Knox County conducted an internal audit into the embattled criminal court clerk's office.
The clerk's office has been the focus of several problems in the last year. A WBIR 10News investigation revealed a myriad of mistakes and incorrect paperwork that led to the wrongful arrests of dozens of people.
The audit found that Knox County needed to improve their record keeping, training, internal processes, and accuracy.
The audit included responses from the five departments involved, including the troubled office of the criminal court clerk and Joy McCroskey. The center of that 10News investigation.
In her response she wrote "I don't know how much I can accomplish with only two weeks until retirement, but hopefully my successor will continue to move these offices forward."
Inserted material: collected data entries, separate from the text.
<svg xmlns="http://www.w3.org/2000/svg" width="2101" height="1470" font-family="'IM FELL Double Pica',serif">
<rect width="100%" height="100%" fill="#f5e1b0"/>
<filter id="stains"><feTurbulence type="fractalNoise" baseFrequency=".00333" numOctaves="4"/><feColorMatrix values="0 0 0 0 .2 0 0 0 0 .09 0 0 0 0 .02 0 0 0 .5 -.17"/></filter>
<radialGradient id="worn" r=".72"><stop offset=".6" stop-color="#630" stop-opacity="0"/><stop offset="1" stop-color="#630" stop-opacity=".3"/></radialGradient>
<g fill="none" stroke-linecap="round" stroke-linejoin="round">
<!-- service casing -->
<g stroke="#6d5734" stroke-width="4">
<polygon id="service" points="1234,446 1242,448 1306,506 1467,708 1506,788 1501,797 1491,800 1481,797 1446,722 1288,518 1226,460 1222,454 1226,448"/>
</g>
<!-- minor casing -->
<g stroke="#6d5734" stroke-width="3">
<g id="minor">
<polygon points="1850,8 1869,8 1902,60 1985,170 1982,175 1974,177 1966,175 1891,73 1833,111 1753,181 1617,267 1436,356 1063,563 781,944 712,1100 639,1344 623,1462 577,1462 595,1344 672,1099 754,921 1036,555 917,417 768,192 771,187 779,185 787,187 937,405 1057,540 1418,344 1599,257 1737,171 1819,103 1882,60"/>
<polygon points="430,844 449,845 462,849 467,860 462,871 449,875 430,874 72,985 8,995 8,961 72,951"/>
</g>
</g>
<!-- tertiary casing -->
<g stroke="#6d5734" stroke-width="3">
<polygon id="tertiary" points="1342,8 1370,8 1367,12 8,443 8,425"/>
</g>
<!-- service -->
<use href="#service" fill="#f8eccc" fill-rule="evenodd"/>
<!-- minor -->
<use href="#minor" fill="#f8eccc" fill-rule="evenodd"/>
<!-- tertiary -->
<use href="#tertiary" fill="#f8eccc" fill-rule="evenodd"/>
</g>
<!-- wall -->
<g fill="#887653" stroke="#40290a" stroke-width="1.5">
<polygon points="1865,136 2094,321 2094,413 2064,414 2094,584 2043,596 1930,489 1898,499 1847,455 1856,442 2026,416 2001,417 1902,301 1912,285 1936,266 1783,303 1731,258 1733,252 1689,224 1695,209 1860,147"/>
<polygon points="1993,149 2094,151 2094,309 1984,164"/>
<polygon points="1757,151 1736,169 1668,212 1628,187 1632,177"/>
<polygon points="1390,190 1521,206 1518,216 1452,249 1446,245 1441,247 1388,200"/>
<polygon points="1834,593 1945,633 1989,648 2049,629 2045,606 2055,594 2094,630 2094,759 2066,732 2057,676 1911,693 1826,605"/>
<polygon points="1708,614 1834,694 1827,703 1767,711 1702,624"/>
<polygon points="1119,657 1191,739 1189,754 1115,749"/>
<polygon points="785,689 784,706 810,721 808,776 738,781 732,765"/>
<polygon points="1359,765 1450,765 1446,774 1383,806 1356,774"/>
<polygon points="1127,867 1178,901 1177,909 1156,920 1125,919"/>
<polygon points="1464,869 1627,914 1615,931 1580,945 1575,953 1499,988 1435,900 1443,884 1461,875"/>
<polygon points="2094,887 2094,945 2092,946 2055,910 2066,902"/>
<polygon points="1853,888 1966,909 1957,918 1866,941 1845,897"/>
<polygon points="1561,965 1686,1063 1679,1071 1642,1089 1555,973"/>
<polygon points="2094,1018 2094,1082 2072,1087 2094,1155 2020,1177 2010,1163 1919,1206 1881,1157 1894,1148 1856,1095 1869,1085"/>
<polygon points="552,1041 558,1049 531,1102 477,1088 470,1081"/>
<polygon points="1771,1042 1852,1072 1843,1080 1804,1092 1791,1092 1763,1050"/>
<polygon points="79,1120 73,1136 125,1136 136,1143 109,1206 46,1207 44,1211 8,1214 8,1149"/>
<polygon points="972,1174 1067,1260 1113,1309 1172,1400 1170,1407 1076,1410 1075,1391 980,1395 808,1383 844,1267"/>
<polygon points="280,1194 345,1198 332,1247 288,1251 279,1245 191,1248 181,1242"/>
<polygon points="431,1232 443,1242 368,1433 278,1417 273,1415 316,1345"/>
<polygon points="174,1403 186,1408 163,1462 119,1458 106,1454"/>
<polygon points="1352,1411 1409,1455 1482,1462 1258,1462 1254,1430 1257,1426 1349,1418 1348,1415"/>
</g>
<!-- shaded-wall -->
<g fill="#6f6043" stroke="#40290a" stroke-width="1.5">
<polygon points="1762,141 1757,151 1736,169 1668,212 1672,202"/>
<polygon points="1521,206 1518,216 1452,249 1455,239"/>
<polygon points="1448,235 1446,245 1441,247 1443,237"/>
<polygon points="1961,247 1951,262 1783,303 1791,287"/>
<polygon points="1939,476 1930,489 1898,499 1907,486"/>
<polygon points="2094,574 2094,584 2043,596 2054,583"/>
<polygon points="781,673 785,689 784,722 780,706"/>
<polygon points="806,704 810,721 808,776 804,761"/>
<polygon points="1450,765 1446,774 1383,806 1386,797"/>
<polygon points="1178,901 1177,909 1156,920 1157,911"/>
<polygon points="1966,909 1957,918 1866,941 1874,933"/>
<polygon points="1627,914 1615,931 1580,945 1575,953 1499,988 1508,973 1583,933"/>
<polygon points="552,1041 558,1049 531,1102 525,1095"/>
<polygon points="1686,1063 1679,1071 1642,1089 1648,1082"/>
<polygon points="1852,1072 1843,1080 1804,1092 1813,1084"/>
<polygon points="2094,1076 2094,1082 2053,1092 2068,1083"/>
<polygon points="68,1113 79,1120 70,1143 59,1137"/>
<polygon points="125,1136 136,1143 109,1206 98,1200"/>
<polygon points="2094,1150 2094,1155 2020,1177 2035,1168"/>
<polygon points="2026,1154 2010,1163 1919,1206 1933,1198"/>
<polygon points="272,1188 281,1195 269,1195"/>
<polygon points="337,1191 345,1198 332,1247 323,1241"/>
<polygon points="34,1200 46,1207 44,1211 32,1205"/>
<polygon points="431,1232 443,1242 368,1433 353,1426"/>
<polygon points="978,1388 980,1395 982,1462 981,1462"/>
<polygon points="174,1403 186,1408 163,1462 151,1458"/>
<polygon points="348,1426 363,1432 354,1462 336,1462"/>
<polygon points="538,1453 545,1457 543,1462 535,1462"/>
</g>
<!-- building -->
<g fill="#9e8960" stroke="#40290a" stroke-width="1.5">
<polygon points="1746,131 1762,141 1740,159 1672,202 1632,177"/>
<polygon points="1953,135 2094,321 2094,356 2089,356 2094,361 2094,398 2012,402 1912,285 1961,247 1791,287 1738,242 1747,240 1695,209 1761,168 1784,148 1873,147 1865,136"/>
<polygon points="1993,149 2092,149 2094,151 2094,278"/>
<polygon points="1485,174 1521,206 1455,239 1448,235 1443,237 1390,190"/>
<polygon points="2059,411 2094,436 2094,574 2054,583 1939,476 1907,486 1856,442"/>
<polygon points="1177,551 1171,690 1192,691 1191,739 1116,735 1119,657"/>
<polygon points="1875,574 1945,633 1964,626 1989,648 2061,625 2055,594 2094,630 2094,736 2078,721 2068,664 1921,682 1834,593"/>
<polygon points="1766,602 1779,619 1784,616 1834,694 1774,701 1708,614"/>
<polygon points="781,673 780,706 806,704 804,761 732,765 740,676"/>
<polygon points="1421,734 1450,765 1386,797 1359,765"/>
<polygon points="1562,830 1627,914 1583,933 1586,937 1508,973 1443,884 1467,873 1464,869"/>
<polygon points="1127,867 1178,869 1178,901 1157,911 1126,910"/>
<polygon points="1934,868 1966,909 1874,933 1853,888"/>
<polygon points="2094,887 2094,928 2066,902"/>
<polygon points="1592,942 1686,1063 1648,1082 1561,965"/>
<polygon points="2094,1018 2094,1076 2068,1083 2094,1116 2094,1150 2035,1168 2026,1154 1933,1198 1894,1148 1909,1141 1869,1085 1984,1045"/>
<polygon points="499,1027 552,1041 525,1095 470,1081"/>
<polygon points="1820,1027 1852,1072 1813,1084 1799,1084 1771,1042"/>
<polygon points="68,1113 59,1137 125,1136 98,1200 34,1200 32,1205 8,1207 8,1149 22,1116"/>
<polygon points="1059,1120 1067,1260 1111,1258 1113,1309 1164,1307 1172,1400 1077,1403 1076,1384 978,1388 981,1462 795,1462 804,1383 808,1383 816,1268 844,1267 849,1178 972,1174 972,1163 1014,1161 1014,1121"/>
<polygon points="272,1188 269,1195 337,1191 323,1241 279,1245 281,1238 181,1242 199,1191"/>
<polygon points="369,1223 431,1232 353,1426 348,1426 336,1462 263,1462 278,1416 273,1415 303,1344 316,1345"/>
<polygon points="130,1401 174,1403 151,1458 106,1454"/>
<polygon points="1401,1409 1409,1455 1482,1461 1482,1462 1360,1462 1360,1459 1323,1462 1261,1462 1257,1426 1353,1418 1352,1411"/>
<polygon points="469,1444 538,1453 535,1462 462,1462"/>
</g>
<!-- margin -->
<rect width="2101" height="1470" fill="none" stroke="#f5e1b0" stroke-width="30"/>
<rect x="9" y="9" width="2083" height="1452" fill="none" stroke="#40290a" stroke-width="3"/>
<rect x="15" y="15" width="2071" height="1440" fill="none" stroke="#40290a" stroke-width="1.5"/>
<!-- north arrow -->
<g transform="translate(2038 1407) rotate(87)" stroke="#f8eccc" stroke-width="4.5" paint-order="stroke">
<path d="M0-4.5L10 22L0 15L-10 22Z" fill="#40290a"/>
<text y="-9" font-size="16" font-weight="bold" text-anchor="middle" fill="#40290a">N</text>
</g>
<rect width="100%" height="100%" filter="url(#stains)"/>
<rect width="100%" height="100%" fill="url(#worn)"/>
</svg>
In two weeks time criminal court clerk elect Mike Hammond will be in Joy's shoes.
"When I started finding out that people were being wrongfully arrested, I started hearing about issues in the office. And the more I have delve into it, the more issues I have come across. So that's why I ran. To fix it. I went to the public and said give me a chance. They gave me that chance and we're going to fix it," said Hammond.
He said he is working the the IT department and other experts to see what software upgrades the department needs.
"We need to be able to find records. Some of the employees are telling me that things were misfiled or are lost. And they have spent days, even weeks in some instances, just to try and find important court documents," said Hammond.
The county is bringing in more staffing to the internal audit, hoping to check in more frequently.
"To have a better more functional internal audit will prevent some of these things from happening in the long run," said county commission hair Brad Anders.
Hammond will hold the spot of Criminal Court Clerk starting September 2nd.